We recommand that you save your JSON file for later use.

Obtain the Device Guard Signing version 2 DLL

To sign with Device Guard Signing version 2, obtain the Microsoft.Acs.Dlib.dll by downloading the NuGet Package that will be used to sign your package. This is also needed to obtain the root certificate.

Sign your package

After you have your Azure AD access token, you are ready to use SignTool to sign your package with Device Guard signing. For more information about using SignTool to sign packages, see Sign an app package using SignTool.

The following command line example demonstrates how to sign a package with Device Guard signing version 2.

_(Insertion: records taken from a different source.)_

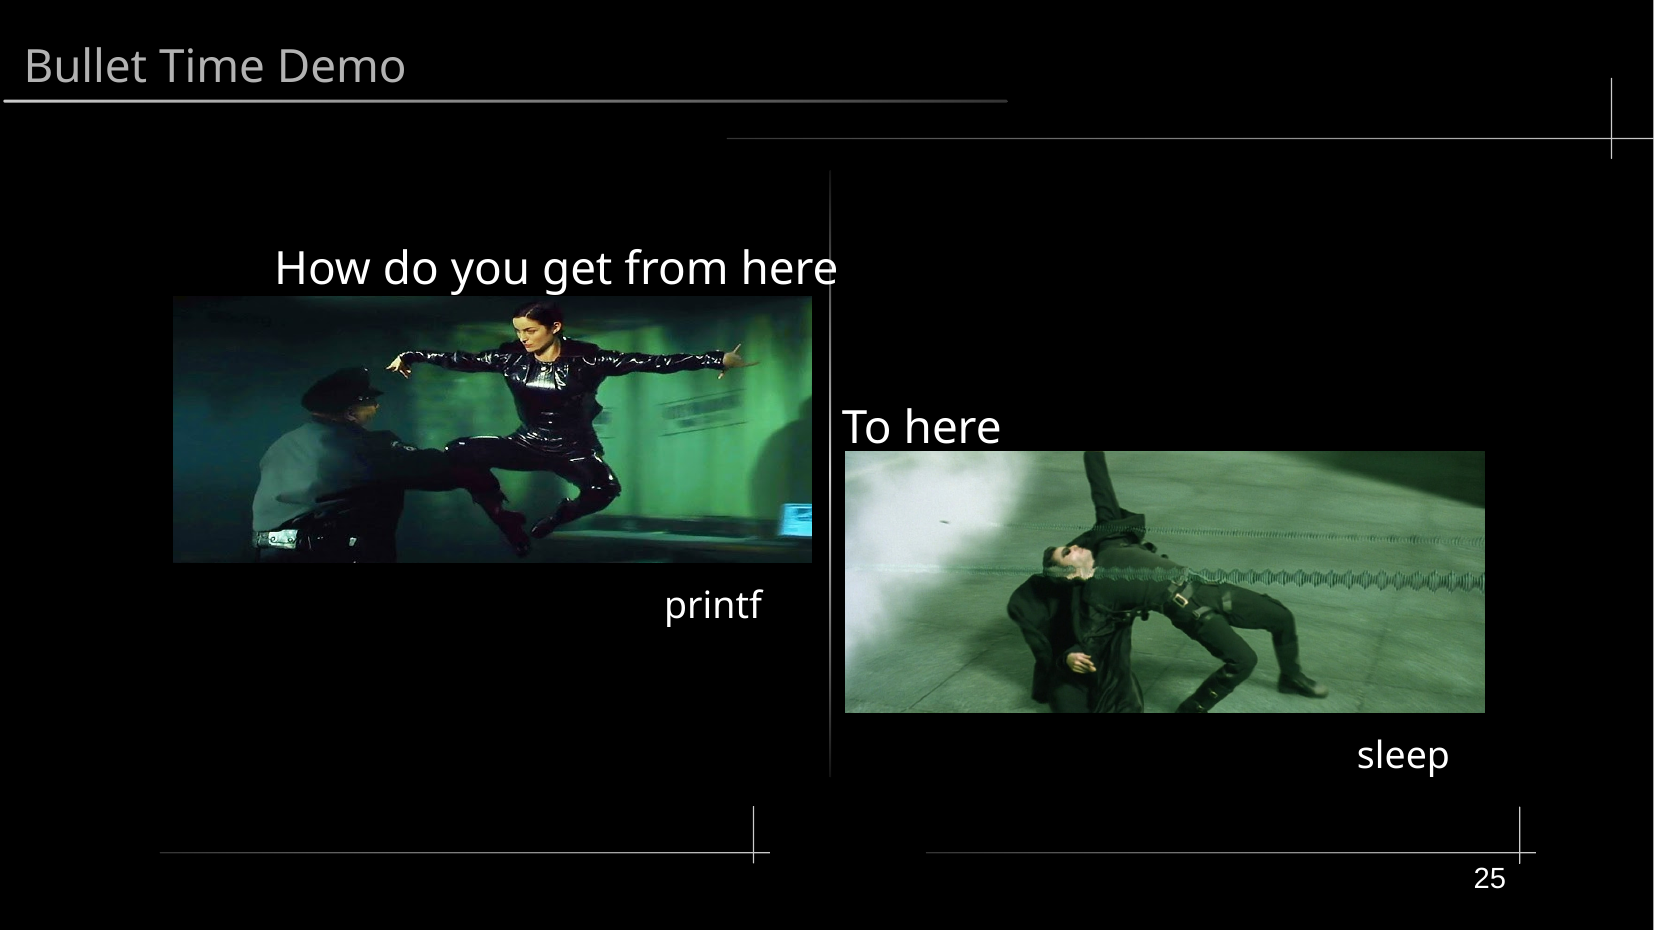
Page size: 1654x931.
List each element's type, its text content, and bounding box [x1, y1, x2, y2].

text_box sleep [1342, 720, 1499, 788]
picture [845, 451, 1485, 713]
text_box How do you get from here [259, 228, 826, 298]
text_box printf [649, 570, 820, 638]
picture [173, 296, 812, 563]
text_box To here [827, 386, 1009, 457]
title Bullet Time Demo [23, 11, 1589, 119]
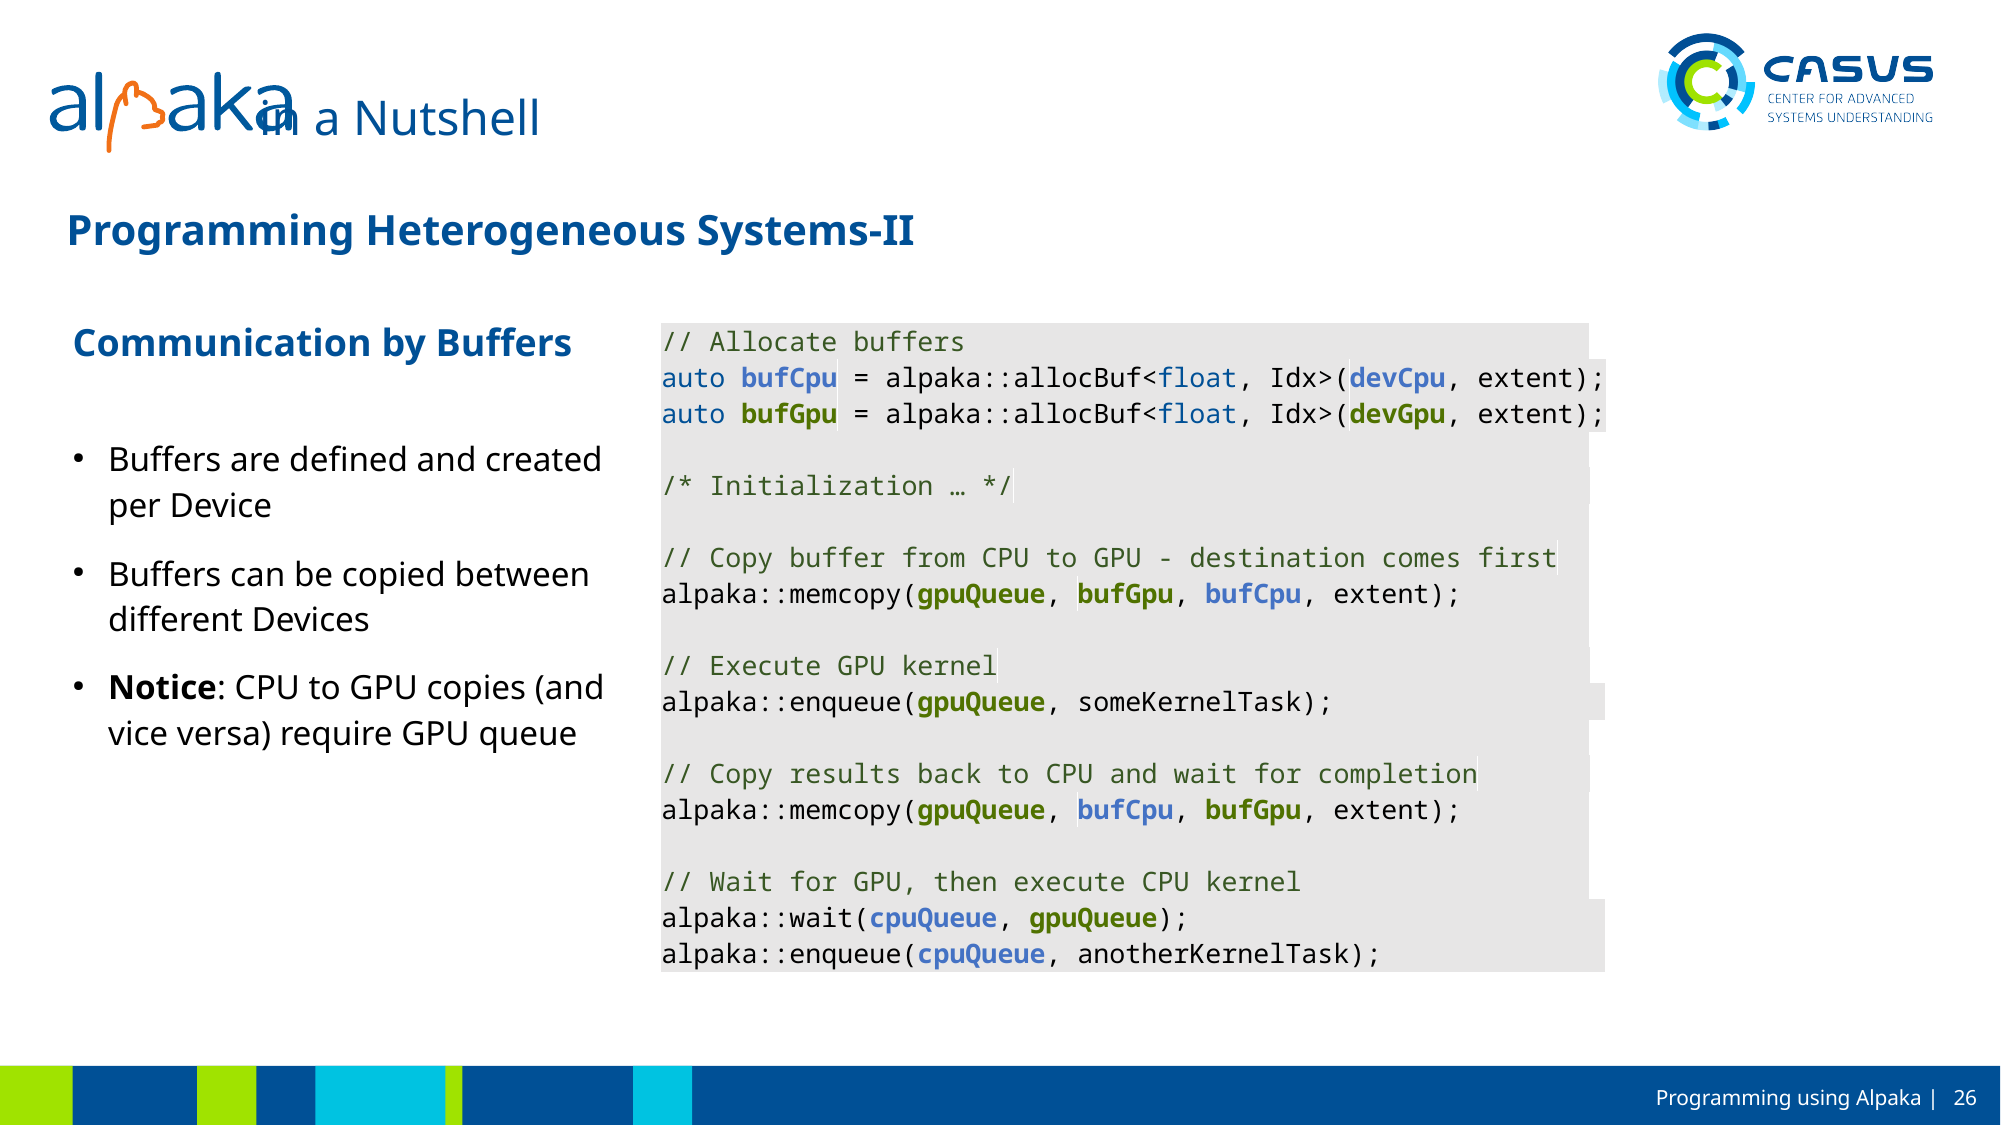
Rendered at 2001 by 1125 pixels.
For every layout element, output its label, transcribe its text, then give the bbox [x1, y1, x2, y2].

list // Allocate buffers auto bufCpu = alpaka::allocBuf<float, Idx>(devCpu, extent); auto bufGpu = alpaka::allocBuf<float, Idx>(devGpu, extent); /* Initialization … */ // Copy buffer from CPU to GPU - destination comes first alpaka::memcopy(gpuQueue, bufGpu, bufCpu, extent); // Execute GPU kernel alpaka::enqueue(gpuQueue, someKernelTask); // Copy results back to CPU and wait for completion alpaka::memcopy(gpuQueue, bufCpu, bufGpu, extent); // Wait for GPU, then execute CPU kernel alpaka::wait(cpuQueue, gpuQueue); alpaka::enqueue(cpuQueue, anotherKernelTask); [661, 316, 1621, 979]
title in a Nutshell [59, 82, 1501, 151]
title Programming Heterogeneous Systems-II [55, 195, 1603, 264]
list Communication by Buffers Buffers are defined and created per Device Buffers can be copied between different Devices Notice: CPU to GPU copies (and vice versa) require GPU queue [72, 316, 626, 979]
picture [49, 70, 293, 154]
picture [1658, 33, 1933, 131]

signtool sign /fd sha256 /dlib Microsoft.Acs.Dlib.dll /dmdf <Azure AAD in .json format> /t <timestamp-service-url> <your .msix package>

Note

  • We recommend that you use one of the timestamp options when you sign your package. If you do not apply a timestamp, the signing will expire in one year and the app will need to be resigned.
  • Make sure that the publisher name in your package's manifest matches the certificate you are using to sign the package. With this feature, it will be your leaf certificate. For example, if leaf certificate is CompanyName, than the publisher name in the manifest must be CN=CompanyName. Otherwise, the signing operation will fail.
  • Only the SHA256 algorithm is supported.
  • When you sign your package with Device Guard signing, your package is not being sent over the Internet.

Test

To test, download the root certificate by clicking here or by downloading the NuGet Package and obtaining it with the command:

Get-RootCertificate

Install the root certificate to the Trusted Root Certification Authorities on your device. Install your newly signed app to verify that you have successfully signed your app with Device Guard signing.

Important

In order to achieve isolation, deploy the WDAC CI policy to trust apps that are signed with DGSSv2. Be sure to read through the readme_cmdlets documentation and migration from DGSSv1 to DGSSv2 documentation that is included in the NuGet Package.

Common errors

Here are common errors you might encounter.

  • 0x800700d: This common error means that the format of the Azure AD JSON file is invalid.
  • You may need to accept the terms and conditions of Microsoft Store for Business before downloading the root certificate of Device Guard Signing. This can be done by acquiring a free app in the portal.